CONSIGNA A -
Por favor, reproduce sin cambios el fragmento del texto sobre la Pedagogía Ignaciana que va de "Aportes de la" a "dolor y sufrimiento.".
CONSIGNA B -
Responde estas preguntas sobre el texto acerca de la Pedagogía Ignaciana:
(i) ¿Qué alcanzan los alumnos al reconocer sus apegos y ganar libertad?
(ii) Una vez reconciliados consigo mismos, ¿con qué se sienten invitados a comprometerse?
(iii) ¿Cuáles son los dos elementos fundamentales de la educación que ofrece la Compañía de Jesús?
CONSIGNA C -
Según el texto sobre la Pedagogía Ignaciana, ¿por qué los alumnos se sienten invitados a comprometerse con la humanidad y la creación que sufren? Explícalo en una a tres oraciones.

TEXTO DE LECTURA -
*-*-*

Aportes de la Pedagogía Ignaciana

La educación jesuítica, orientada por la Pedagogía Ignaciana, además de la formación académica, ofrece espacios donde los alumnos se enfrentan a ellos mismos y su historia, experiencias que les permiten reconocerse en sus potencialidades y cualidades, así como reconciliarse con los conflictos de su historia. Estos procesos los llevan a reconocer sus apegos para ir ganando libertad ante todo y alcanzar la “indiferencia ignaciana”.  

Una vez que se han reconciliado consigo mismos y con los diversos actores de su historia, su corazón se expande hacia los demás para reconocerse como hermanos, como parte de una misma especie y de una misma creación, se sienten invitados a comprometerse con esa humanidad y creación adolorida y sufriente, porque han reconocido en sí mismos esa situación de dolor y sufrimiento. 

Dos elementos fundamentales de la educación que ofrece la Compañía de Jesús son: el discernimiento espiritual y la cura personalis. El primero conduce a tomar distancia de las cosas y situaciones para dis-cernir(las); es decir, distinguir lo que nos conduce al fin que buscamos de lo que nos aleja de dicho fin para hacer la mejor elección de caminos. El segundo, es el cuidado del otro, de toda su persona, con una actitud afectuosa y responsable para acompañarle en su dis-cernir, en su propia búsqueda de libertad, de verdad y plenitud. Ambos, discernimiento y cura personalis, son elementos constitutivos de la formación espiritual y educación jesuíticas. 

Por estas razones, el desarrollo espiritual de nuestros alumnos no consiste solamente en participar en ritos religiosos donde expresen su deseo de lo divino. Es necesario ir más allá, hacia el encuentro profundo con la fuente de la vida, que mueve a experimentarse prójimo del otro, a convertirse en samaritanos en los márgenes de nuestras sociedades (Lc 10,2737), en hombres y mujeres que se dejan afectar por las necesidades y el dolor de sus hermanos, personas que dejan que la ética del cuidado impregne sus corazones y acciones. Es inevitable que, ante este estado de consciencia, en el alumno despierte la necesidad de cuidar de la creación, la percepción de que la vida del planeta está ligada a la propia vida individual y a todo ser humano y de todo el planeta, que bebemos de la misma fuente de vida y que somos partículas del mismo Cosmos.

*-*-*

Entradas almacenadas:
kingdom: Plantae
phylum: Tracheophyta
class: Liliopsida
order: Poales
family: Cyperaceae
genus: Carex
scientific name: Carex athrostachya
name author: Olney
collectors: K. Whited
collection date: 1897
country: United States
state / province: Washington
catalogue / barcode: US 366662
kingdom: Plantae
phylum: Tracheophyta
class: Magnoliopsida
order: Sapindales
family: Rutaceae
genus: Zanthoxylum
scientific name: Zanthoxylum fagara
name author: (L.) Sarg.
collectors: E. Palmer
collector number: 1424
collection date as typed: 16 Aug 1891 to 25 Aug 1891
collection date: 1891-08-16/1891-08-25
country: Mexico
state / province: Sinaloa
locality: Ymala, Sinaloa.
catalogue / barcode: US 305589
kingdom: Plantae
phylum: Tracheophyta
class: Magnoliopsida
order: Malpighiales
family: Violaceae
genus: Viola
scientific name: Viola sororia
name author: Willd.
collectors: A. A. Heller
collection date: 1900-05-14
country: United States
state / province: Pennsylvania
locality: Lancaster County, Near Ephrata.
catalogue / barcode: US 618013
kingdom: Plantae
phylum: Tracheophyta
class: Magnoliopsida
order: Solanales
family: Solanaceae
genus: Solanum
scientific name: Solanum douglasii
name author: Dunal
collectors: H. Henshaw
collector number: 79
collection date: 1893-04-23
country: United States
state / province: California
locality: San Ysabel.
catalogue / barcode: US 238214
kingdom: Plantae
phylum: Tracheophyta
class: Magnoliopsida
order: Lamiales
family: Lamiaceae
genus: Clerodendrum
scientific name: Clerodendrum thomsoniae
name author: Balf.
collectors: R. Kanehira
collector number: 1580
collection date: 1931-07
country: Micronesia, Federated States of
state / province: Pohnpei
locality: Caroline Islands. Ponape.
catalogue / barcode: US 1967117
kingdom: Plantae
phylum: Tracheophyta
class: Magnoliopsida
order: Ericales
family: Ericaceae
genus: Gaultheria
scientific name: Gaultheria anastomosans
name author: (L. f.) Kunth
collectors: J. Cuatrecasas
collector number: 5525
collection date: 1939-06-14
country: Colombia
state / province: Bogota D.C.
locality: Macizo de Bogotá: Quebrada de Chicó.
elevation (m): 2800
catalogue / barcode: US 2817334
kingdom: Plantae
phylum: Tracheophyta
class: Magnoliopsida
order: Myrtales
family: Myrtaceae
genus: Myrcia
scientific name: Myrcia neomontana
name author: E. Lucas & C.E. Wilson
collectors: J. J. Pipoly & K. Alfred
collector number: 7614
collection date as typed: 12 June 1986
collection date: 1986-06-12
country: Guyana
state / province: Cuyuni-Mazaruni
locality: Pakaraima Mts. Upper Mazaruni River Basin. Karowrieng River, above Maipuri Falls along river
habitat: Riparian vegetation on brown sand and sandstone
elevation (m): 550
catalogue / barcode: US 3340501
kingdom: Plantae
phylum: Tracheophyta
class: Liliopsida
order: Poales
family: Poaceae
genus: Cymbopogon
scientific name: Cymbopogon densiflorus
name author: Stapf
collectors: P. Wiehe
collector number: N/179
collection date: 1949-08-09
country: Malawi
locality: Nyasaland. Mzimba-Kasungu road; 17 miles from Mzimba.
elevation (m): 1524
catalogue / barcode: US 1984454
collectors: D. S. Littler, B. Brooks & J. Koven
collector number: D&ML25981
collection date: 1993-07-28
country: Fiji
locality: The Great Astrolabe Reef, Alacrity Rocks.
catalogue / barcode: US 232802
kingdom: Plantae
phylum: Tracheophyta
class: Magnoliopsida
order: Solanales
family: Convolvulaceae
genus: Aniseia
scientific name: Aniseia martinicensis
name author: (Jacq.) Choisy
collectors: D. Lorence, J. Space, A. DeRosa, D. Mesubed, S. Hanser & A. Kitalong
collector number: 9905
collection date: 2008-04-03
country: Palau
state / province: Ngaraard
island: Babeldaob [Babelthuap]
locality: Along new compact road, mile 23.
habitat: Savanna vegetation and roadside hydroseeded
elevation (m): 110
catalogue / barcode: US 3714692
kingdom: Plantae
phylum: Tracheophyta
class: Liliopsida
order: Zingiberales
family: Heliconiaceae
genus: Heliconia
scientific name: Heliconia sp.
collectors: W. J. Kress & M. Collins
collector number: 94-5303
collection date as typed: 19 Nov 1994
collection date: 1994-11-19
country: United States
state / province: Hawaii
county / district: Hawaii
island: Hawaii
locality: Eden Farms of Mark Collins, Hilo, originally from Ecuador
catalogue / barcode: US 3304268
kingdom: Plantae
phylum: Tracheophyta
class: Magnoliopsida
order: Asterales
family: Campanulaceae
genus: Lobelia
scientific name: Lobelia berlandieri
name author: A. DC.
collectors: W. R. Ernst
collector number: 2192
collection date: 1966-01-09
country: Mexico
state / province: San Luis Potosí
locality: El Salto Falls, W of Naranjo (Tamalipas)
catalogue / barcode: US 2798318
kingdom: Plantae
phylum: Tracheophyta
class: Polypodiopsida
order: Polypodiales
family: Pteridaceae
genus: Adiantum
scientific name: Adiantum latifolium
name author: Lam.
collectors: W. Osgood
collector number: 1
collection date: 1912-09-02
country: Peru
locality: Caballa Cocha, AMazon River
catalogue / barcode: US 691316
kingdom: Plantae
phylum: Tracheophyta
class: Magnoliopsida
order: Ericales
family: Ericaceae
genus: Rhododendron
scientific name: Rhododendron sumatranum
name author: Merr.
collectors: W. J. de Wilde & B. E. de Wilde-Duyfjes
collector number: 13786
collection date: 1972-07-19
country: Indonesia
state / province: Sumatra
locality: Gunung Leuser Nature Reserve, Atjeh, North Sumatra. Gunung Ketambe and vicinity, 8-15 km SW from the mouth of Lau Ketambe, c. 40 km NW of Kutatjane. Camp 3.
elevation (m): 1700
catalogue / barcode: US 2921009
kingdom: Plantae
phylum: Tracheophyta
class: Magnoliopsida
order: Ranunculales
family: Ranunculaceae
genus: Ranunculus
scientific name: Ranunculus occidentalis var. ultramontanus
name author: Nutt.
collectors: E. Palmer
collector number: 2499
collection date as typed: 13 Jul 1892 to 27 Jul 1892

*-*-*

RESPUESTA ESCRITA A -
Aportes de la Pedagogía Ignaciana

La educación jesuítica, orientada por la Pedagogía Ignaciana, además de la formación académica, ofrece espacios donde los alumnos se enfrentan a ellos mismos y su historia, experiencias que les permiten reconocerse en sus potencialidades y cualidades, así como reconciliarse con los conflictos de su historia. Estos procesos los llevan a reconocer sus apegos para ir ganando libertad ante todo y alcanzar la “indiferencia ignaciana”.  

Una vez que se han reconciliado consigo mismos y con los diversos actores de su historia, su corazón se expande hacia los demás para reconocerse como hermanos, como parte de una misma especie y de una misma creación, se sienten invitados a comprometerse con esa humanidad y creación adolorida y sufriente, porque han reconocido en sí mismos esa situación de dolor y sufrimiento.

RESPUESTA ESCRITA B -
(i) La “indiferencia ignaciana”.
(ii) Con la humanidad y la creación adolorida y sufriente.
(iii) El discernimiento espiritual y la cura personalis.

RESPUESTA ESCRITA C -
Se sienten invitados a comprometerse porque han reconocido en sí mismos esa misma situación de dolor y sufrimiento. Esto ocurre después de haberse reconciliado consigo mismos y con los diversos actores de su historia.